Collection entries >>
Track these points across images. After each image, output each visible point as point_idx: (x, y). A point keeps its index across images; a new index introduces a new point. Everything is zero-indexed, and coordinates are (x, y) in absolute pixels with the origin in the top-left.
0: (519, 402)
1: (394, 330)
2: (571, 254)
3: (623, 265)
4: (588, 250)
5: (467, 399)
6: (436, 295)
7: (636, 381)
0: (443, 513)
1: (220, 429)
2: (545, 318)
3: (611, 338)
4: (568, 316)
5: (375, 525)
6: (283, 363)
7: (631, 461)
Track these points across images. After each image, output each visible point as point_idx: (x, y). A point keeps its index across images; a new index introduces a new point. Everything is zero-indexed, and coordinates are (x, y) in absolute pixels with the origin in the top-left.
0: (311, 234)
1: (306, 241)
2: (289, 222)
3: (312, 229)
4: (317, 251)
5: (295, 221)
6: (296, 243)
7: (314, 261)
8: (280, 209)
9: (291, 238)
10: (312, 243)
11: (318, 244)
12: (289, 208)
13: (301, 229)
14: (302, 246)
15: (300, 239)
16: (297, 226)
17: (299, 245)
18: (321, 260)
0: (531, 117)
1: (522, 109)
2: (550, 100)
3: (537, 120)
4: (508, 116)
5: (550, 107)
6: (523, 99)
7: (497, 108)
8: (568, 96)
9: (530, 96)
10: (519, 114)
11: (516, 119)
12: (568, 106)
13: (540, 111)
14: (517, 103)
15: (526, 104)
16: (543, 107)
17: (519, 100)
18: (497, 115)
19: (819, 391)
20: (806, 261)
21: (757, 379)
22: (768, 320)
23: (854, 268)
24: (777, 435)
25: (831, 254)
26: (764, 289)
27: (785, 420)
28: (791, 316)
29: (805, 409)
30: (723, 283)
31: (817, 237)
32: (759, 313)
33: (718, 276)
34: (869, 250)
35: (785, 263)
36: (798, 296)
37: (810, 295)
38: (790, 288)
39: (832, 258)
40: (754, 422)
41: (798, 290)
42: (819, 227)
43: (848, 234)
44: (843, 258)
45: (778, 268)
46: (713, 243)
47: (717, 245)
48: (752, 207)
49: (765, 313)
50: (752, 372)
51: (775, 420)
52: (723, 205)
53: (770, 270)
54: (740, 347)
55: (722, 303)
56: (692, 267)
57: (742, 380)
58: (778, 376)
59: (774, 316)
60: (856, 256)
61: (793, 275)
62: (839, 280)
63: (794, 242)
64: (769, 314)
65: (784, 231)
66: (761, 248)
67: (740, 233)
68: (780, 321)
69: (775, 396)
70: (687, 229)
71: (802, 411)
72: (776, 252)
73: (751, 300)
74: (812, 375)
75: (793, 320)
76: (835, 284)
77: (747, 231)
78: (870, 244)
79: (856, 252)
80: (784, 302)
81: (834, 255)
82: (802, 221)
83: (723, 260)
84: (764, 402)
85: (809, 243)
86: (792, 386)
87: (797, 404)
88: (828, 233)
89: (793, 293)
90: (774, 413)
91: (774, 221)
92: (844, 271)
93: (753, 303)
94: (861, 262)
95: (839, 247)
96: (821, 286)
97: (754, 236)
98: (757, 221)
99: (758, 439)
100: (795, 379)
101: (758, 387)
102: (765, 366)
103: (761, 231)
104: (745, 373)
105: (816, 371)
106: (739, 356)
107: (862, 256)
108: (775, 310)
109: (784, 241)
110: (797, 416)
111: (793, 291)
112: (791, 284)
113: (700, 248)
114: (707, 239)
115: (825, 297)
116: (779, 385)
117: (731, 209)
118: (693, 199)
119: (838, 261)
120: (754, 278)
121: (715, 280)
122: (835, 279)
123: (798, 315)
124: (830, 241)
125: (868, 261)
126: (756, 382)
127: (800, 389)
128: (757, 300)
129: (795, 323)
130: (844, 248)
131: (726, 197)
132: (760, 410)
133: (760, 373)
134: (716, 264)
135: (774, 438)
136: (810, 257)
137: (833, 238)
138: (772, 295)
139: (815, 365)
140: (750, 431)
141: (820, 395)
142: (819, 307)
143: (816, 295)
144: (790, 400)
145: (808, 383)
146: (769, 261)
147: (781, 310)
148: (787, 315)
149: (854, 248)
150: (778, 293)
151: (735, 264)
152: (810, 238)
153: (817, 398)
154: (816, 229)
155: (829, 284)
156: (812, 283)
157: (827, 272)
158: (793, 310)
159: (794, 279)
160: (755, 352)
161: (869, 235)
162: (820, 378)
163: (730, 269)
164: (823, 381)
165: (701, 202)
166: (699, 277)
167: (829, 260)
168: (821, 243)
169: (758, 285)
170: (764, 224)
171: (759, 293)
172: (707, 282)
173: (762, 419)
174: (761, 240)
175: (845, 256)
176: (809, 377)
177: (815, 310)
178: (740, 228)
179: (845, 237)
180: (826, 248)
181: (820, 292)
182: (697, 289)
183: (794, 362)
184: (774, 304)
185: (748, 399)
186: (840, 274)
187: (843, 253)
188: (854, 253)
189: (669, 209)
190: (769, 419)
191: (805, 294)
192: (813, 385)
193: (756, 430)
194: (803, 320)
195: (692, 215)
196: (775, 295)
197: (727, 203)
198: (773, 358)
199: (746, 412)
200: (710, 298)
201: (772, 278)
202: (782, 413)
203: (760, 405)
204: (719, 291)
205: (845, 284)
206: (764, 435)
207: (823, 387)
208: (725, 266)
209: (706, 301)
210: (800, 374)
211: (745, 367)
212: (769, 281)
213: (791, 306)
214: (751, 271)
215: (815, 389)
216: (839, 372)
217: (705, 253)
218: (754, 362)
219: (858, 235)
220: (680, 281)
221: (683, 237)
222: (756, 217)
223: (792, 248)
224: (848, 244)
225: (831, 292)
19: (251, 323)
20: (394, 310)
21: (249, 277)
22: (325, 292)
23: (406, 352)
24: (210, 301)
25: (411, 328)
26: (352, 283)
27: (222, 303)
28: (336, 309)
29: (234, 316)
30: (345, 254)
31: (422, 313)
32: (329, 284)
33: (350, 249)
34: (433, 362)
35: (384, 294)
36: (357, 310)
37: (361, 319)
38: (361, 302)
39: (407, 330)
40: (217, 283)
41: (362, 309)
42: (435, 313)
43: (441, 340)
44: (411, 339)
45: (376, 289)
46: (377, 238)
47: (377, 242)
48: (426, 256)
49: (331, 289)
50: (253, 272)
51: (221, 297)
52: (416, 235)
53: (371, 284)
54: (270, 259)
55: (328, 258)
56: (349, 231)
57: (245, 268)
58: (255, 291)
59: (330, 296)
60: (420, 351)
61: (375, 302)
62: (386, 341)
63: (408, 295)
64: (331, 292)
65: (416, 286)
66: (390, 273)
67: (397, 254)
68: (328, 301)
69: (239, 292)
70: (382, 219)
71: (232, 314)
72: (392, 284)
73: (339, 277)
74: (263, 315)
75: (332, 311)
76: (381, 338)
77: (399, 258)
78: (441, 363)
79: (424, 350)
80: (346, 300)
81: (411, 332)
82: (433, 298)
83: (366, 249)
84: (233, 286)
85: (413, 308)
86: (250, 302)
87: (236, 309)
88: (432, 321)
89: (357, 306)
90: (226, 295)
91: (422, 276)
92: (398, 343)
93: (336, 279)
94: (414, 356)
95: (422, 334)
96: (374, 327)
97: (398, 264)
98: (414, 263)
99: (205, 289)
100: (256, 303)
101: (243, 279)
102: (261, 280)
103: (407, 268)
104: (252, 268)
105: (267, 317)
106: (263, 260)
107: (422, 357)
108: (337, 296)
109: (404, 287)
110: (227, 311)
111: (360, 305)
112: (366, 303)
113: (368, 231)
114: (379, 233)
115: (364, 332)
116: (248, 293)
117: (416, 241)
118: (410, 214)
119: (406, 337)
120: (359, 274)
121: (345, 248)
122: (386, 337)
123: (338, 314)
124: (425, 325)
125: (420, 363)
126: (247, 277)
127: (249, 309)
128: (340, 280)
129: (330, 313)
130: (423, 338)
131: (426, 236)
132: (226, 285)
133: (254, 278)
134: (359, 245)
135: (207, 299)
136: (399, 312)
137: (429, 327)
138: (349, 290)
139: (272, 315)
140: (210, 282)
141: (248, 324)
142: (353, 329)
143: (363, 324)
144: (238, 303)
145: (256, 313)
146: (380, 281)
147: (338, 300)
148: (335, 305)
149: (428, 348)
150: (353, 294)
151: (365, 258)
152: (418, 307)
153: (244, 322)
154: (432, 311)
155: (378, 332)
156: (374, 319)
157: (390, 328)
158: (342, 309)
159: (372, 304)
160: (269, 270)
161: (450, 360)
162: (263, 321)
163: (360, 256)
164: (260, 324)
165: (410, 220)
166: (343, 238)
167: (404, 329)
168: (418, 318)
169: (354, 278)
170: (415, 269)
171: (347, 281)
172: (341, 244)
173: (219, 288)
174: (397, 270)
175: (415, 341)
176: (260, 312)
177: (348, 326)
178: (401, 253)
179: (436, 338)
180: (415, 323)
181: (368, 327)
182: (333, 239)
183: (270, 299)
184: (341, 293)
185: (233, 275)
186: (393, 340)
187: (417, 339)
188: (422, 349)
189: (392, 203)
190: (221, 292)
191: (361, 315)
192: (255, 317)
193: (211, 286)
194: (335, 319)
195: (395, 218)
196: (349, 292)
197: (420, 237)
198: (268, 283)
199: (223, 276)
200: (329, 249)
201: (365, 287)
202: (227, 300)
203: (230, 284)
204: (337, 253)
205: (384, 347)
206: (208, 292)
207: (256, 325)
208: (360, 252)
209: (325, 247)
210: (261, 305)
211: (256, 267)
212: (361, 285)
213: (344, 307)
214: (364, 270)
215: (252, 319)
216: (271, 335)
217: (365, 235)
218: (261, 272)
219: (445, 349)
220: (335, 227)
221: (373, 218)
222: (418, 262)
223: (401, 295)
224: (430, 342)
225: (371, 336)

Problem details >> Retype the records above, but only those lines that fall between the line containing "84: (764, 402)" and the line containing "118: (693, 199)", with both of those lines included, exactly as written.

Result below >>
84: (764, 402)
85: (809, 243)
86: (792, 386)
87: (797, 404)
88: (828, 233)
89: (793, 293)
90: (774, 413)
91: (774, 221)
92: (844, 271)
93: (753, 303)
94: (861, 262)
95: (839, 247)
96: (821, 286)
97: (754, 236)
98: (757, 221)
99: (758, 439)
100: (795, 379)
101: (758, 387)
102: (765, 366)
103: (761, 231)
104: (745, 373)
105: (816, 371)
106: (739, 356)
107: (862, 256)
108: (775, 310)
109: (784, 241)
110: (797, 416)
111: (793, 291)
112: (791, 284)
113: (700, 248)
114: (707, 239)
115: (825, 297)
116: (779, 385)
117: (731, 209)
118: (693, 199)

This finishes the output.